__Work task__. With all images left out, restate the records below exactly as written.

__Dataset content__.

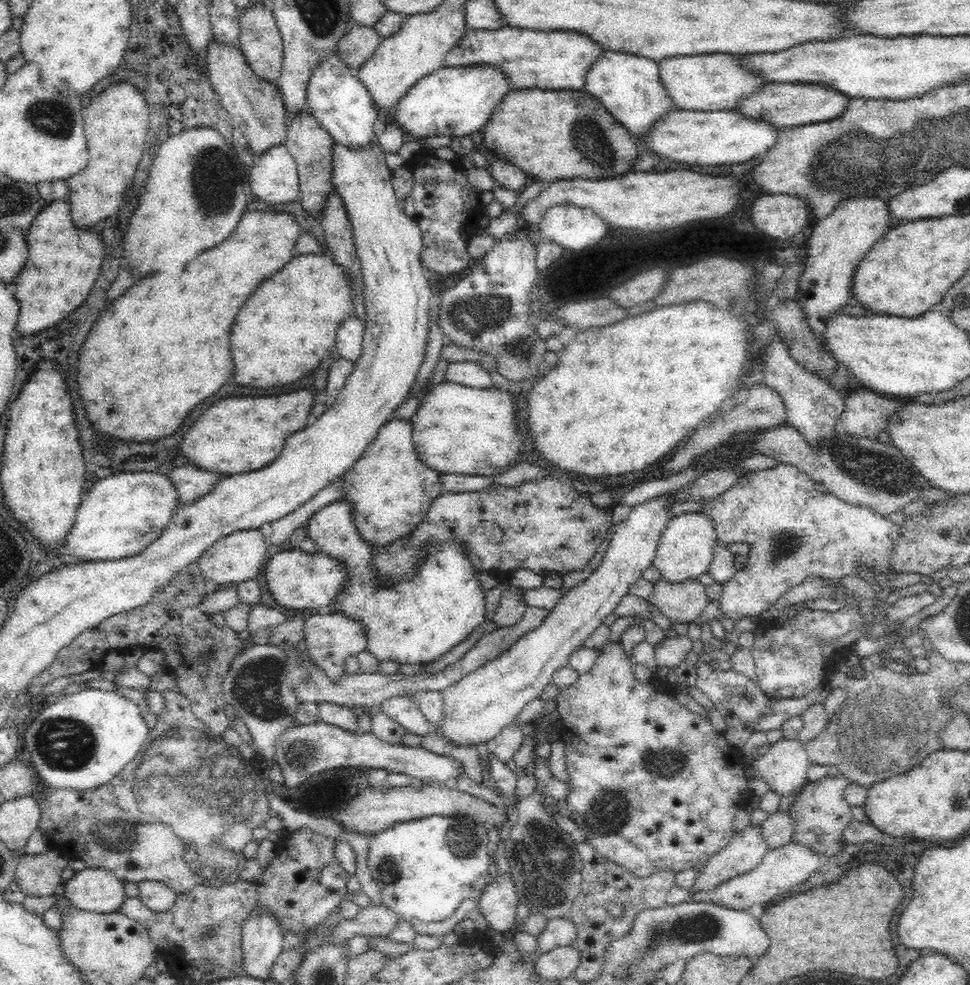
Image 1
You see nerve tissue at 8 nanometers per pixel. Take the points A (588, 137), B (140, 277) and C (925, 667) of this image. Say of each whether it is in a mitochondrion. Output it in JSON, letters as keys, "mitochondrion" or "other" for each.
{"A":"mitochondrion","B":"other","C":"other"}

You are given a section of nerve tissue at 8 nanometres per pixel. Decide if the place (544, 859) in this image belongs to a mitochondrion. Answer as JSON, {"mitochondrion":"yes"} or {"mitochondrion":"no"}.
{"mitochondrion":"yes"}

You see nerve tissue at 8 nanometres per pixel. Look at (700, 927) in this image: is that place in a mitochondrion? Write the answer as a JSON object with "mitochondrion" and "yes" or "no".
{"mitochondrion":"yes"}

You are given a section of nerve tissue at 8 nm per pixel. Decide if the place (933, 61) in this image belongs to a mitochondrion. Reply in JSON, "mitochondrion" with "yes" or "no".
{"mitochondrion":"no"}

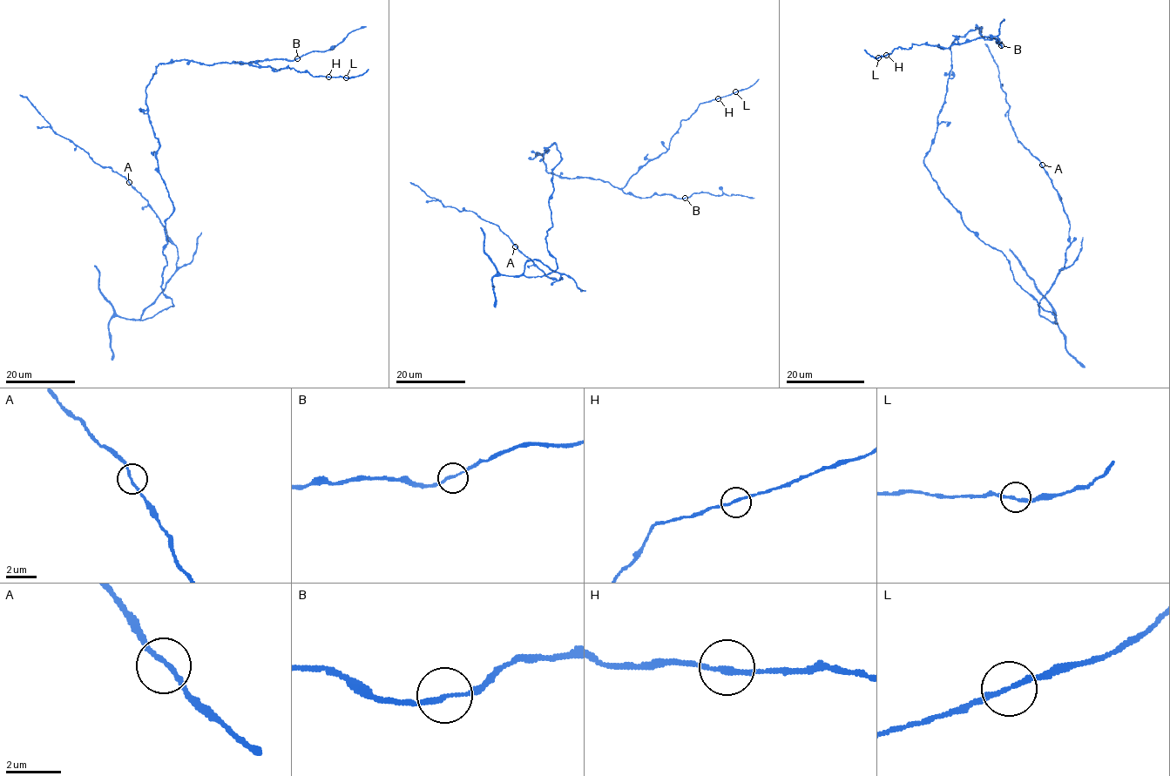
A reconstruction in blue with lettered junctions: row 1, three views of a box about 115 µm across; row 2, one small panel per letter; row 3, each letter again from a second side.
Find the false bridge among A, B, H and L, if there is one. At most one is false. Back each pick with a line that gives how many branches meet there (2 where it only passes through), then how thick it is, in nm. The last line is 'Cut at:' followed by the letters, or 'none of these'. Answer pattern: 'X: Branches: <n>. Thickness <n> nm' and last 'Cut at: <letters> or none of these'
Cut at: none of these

__Task result__.
Image 1
You see nerve tissue at 8 nanometers per pixel. Take the points A (588, 137), B (140, 277) and C (925, 667) of this image. Say of each whether it is in a mitochondrion. Output it in JSON, letters as keys, "mitochondrion" or "other" for each.
{"A":"mitochondrion","B":"other","C":"other"}

You are given a section of nerve tissue at 8 nanometres per pixel. Decide if the place (544, 859) in this image belongs to a mitochondrion. Answer as JSON, {"mitochondrion":"yes"} or {"mitochondrion":"no"}.
{"mitochondrion":"yes"}

You see nerve tissue at 8 nanometres per pixel. Look at (700, 927) in this image: is that place in a mitochondrion? Write the answer as a JSON object with "mitochondrion" and "yes" or "no".
{"mitochondrion":"yes"}

You are given a section of nerve tissue at 8 nm per pixel. Decide if the place (933, 61) in this image belongs to a mitochondrion. Reply in JSON, "mitochondrion" with "yes" or "no".
{"mitochondrion":"no"}

A reconstruction in blue with lettered junctions: row 1, three views of a box about 115 µm across; row 2, one small panel per letter; row 3, each letter again from a second side.
Find the false bridge among A, B, H and L, if there is one. At most one is false. Back each pick with a line that gives how many branches meet there (2 where it only passes through), then how thick it is, in nm. The last line is 'Cut at:' followed by the letters, or 'none of these'. Answer pattern: 'X: Branches: <n>. Thickness <n> nm' and last 'Cut at: <letters> or none of these'
Cut at: none of these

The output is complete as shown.